"""An example script showing how to define and load an `RLModule` that applies
action masking

This example:
    - Defines an `RLModule` that applies action masking.
    - It does so by using a `gymnasium.spaces.dict.Dict` observation space
        with two keys, namely `"observations"`, holding the original observations
        and `"action_mask"` defining the action mask for the current environment
        state. Note, by this definition you can wrap any `gymnasium` environment
        and use it for this module.
    - Furthermore, it derives its `TorchRLModule` from the `PPOTorchRLModule` and
        can therefore be easily plugged into our `PPO` algorithm.
    - It overrides the `forward` methods of the `PPOTorchRLModule` to apply the
        action masking and it overrides the `_compute_values` method for GAE
        computation to extract the `"observations"` from the batch `Columns.OBS`
        key.
    - It uses the custom `ActionMaskEnv` that defines for each step a new action
        mask that defines actions that are allowed (1.0) and others that are not
        (0.0).
    - It runs 10 iterations with PPO and finishes.

How to run this script
----------------------
`python [script file name].py --num-env-runners 2`

Control the number of `EnvRunner`s with the `--num-env-runners` flag. This
will increase the sampling speed.

For debugging, use the following additional command line options
`--no-tune --num-env-runners=0`
which should allow you to set breakpoints anywhere in the RLlib code and
have the execution stop there for inspection and debugging.

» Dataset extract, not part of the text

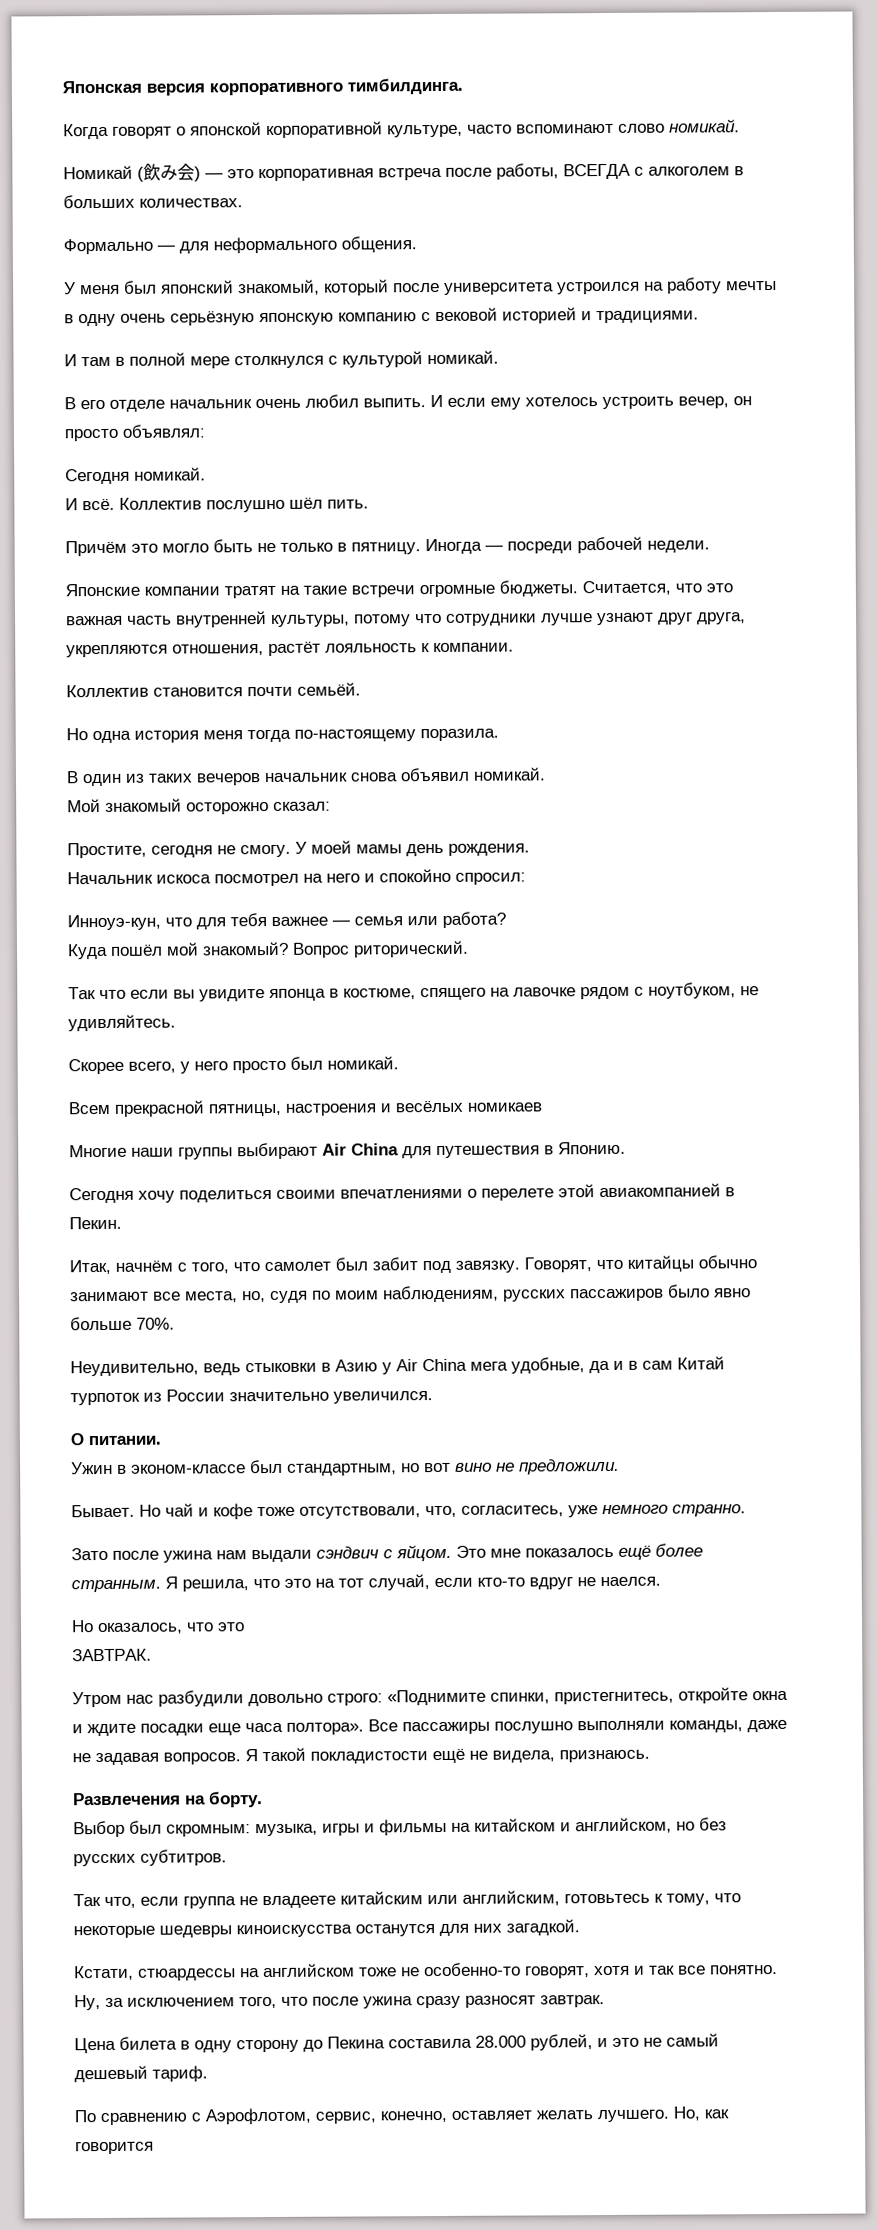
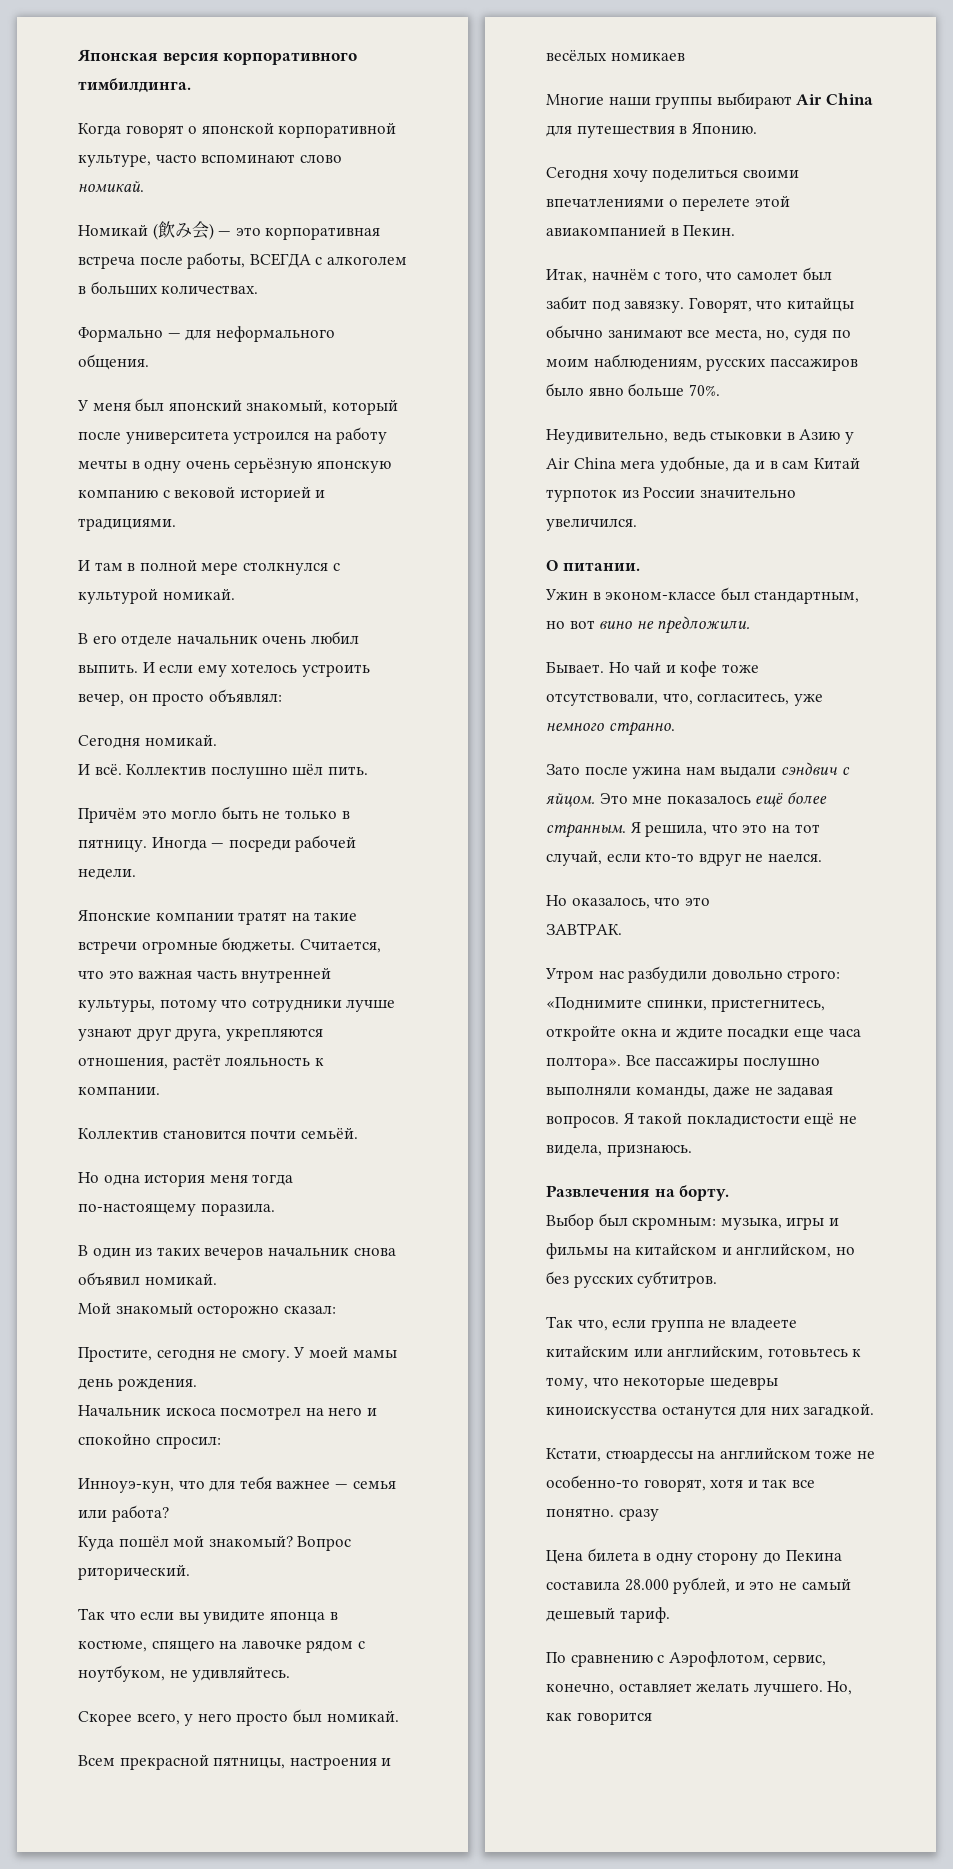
[74,1995,413,2011] Ну, за исключением того, что после ужина -> (614, 1512) none
[465,1995,605,2008] разносят завтрак. -> (659, 1514) none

For logging to your WandB account, use:
`--wandb-key=[your WandB API key] --wandb-project=[some project name]
--wandb-run-name=[optional: WandB run name (within the defined project)]`


Results to expect
-----------------
You should expect a mean episode reward of around 0.35. The environment is a random
environment paying out random rewards - so the agent cannot learn, but it can obey the
action mask and should do so (no `AssertionError` should happen).
After 40,000 environment steps and 10 training iterations the run should stop
successfully:

+-------------------------------+------------+----------------------+--------+
| Trial name                    | status     | loc                  |   iter |
|                               |            |                      |        |
|-------------------------------+------------+----------------------+--------+
| PPO_ActionMaskEnv_dedc8_00000 | TERMINATED | 192.168.1.178:103298 |     10 |
+-------------------------------+------------+----------------------+--------+
+------------------+------------------------+------------------------+
|   total time (s) |   num_env_steps_sample |   num_env_steps_traine |
|                  |             d_lifetime |             d_lifetime |
+------------------+------------------------+------------------------+
|          57.9207 |                  40000 |                  40000 |
+------------------+------------------------+------------------------+
*------------------------+
|   num_episodes_lifetim |
|                      e |
+------------------------|
|                   3898 |
+------------------------+
"""
from gymnasium.spaces import Box, Discrete

from ray.rllib.algorithms.ppo import PPOConfig
from ray.rllib.core.rl_module.rl_module import RLModuleSpec
from ray.rllib.examples.envs.classes.action_mask_env import ActionMaskEnv
from ray.rllib.examples.rl_modules.classes.action_masking_rlm import (
    ActionMaskingTorchRLModule,
)
from ray.rllib.examples.utils import (
    add_rllib_example_script_args,
    run_rllib_example_script_experiment,
)

parser = add_rllib_example_script_args(
    default_iters=10,
    default_timesteps=100000,
    default_reward=150.0,
)

if __name__ == "__main__":
    args = parser.parse_args()

    if args.algo != "PPO":
        raise ValueError("This example only supports PPO. Please use --algo=PPO.")

    base_config = (
        PPOConfig()
        .environment(
            env=ActionMaskEnv,
            env_config={
                "action_space": Discrete(100),
                # This defines the 'original' observation space that is used in the
                # `RLModule`. The environment will wrap this space into a
                # `gym.spaces.Dict` together with an 'action_mask' that signals the
                # `RLModule` to adapt the action distribution inputs for the underlying
                # `DefaultPPORLModule`.
                "observation_space": Box(-1.0, 1.0, (5,)),
            },
        )
        .rl_module(
            # We need to explicitly specify here RLModule to use and
            # the catalog needed to build it.
            rl_module_spec=RLModuleSpec(
                module_class=ActionMaskingTorchRLModule,
                model_config={
                    "head_fcnet_hiddens": [64, 64],
                    "head_fcnet_activation": "relu",
                },
            ),
        )
        .evaluation(
            evaluation_num_env_runners=1,
            evaluation_interval=1,
            # Run evaluation parallel to training to speed up the example.
            evaluation_parallel_to_training=True,
        )
    )

    # Run the example (with Tune).
    run_rllib_example_script_experiment(base_config, args)